Joanne knows a lot about baking; she’s been doing it ever since she left her job as a consultant, the job she got with her degree from Harvard in applied mathematics and the one she quit to become a pastry chef some 25 years ago. She started Flour in 2000 and told me that these last few months have reminded her of when she opened her first bakery, when she would do anything to keep it going. As was true for thousands of restaurateurs, the pandemic forced Joanne and Christopher to close their businesses and furlough their teams. “I gave a minute’s thought to using the down time to clean my closet,” Joanne said, but instead, she and her executive pastry chef, Jes Morris, headed back to the kitchen.
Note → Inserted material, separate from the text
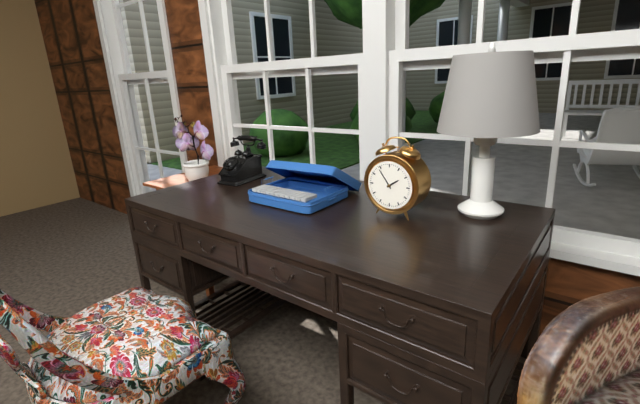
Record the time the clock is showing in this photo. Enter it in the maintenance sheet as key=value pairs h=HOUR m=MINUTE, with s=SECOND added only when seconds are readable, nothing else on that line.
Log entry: h=1 m=54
The bakeries were shuttered, there was no staff, no money coming in, but donations to Flour’s fund to feed needy Bostonians allowed them to bake for those on the front lines and, in the process, begin rehiring staff to bake with them and to make deliveries. A donation of $5 bought a breakfast, $10 bought a lunch. It still does. It’s a continuing round robin of generosity and hard work that feeds hundreds of people each day. Hospitals, soup kitchens and shelters have been getting sandwiches and snacks, cookies, drinks and the bakery’s famous breakfast pastries, among them scones, one of my favorite things from Flour.
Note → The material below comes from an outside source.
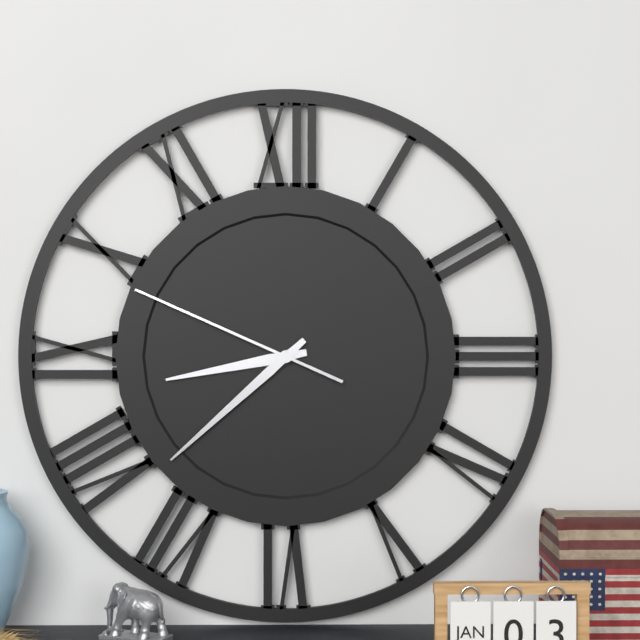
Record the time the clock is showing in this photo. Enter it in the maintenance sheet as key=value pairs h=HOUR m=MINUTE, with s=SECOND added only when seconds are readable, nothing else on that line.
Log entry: h=8 m=38 s=49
I’m partial to Flour’s maple-blueberry scones. They’ve got whole-wheat flour, but they’re hardly “health food” — they’ve also got crème fraîche and plenty of butter, and they’re glazed. They’re a little sweet, but maple-syrup sweet, which means that there’s a slight tang. There’s also tang from the fresh berries and buttermilk. The scones are big, unusually big. And they have a texture that’s unlike any other I’ve had: tender, like a layer cake, but also flaky, like a traditional scone. It wasn’t until I made them myself that I realized that their texture is different because the technique for making them is different.
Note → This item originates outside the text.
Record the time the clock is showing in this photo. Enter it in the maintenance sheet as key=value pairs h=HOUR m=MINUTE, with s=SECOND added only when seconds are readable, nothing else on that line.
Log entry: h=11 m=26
Most scone recipes call for the butter to be rubbed into the flour mixture until it’s coated with flour and you’ve got lumps and pieces of butter the size of everything from a cornflake to a pea. In Joanne’s recipe, half the butter gets this treatment, and it’s what gives the scones their characteristic flakiness. The other half of the butter gets the reverse: It’s beaten into the dry ingredients so that it becomes the coating for the flour. It’s a way of protecting the flour from absorbing liquid, and it’s what makes the scones so tender.
The recipe is brilliant and original. It’s easy to follow, but you have to focus. It’s the perfect thing to bake when you’re looking to funnel some angst into something delicious.